In fact Directives 24 and 25 support such advance directives as a durable power of attorney for health care. One can even indicate in one’s advance directive that medically assisted nutrition and hydration is not to be administered because of one’s “psychological dread” of tube feeding. Psychological dread is one of the accepted and traditional moral categories that can constitute extraordinary or disproportionate means (see “A History of Extraordinary Means,” Ethics and Medics, September and November 2006). Reasonable persons might regard tube feeding as excessively burdensome because it causes them great dread (vehemens horror).

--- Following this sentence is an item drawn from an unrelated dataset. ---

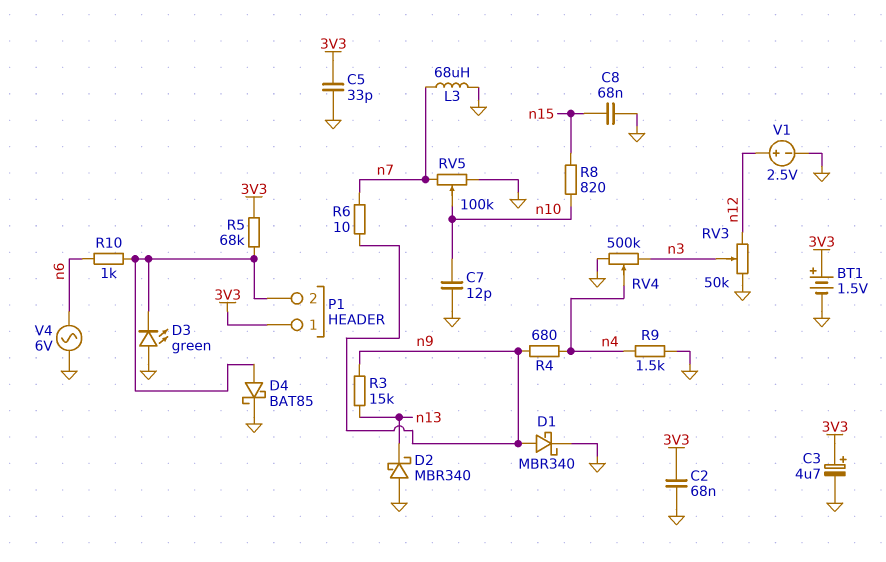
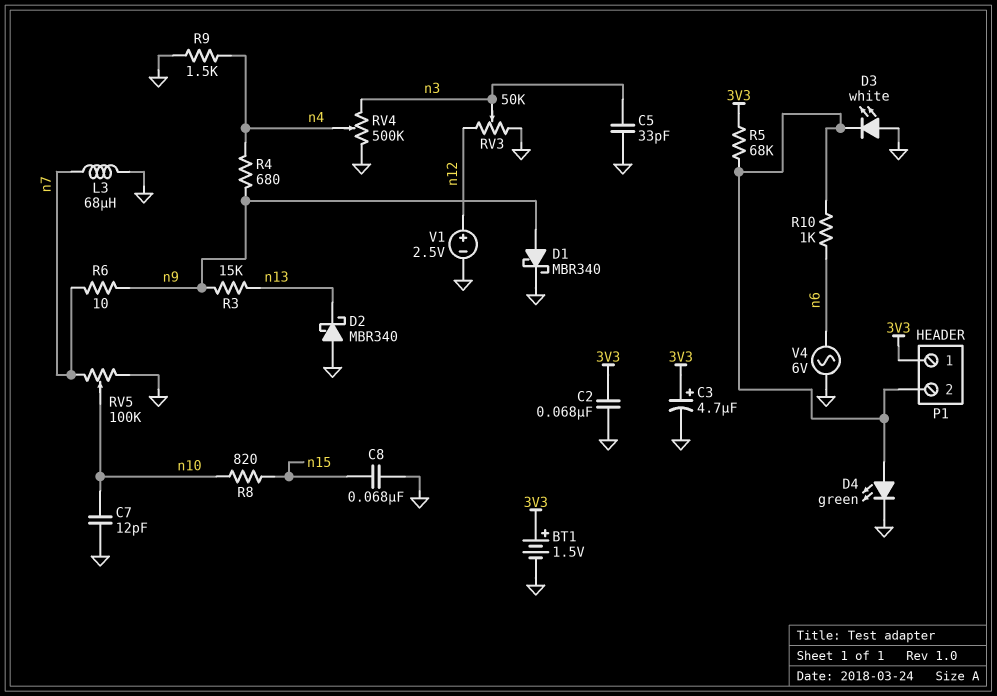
C5: 33pF (3V3, GND) -> 33pF (GND, n3)
D3: LED green (A GND, K P1/2) -> LED white (A GND, K P1/2)
D4: schottky BAT85 (A P1/2, K GND) -> LED green (A P1/2, K GND)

Directive 24 cautions that a Catholic health institution “will not honor an advance directive that is contrary to Catholic teaching.” In light of the revised Directive 58, an example of such an advance directive would be that of a person who does not want tube feeding if diagnosed as in a permanent vegetative state for the reason that such a patient has lost all human dignity and is dying. This reasoning runs counter to Catholic teaching, since PVS patients have an intrinsic dignity that demands equality of health care. One could think of other such examples. The bottom line is that a diagnosis of unconsciousness or of PVS can never in itself be the basis for withholding or withdrawing health care that would be given to others who are not in such a state.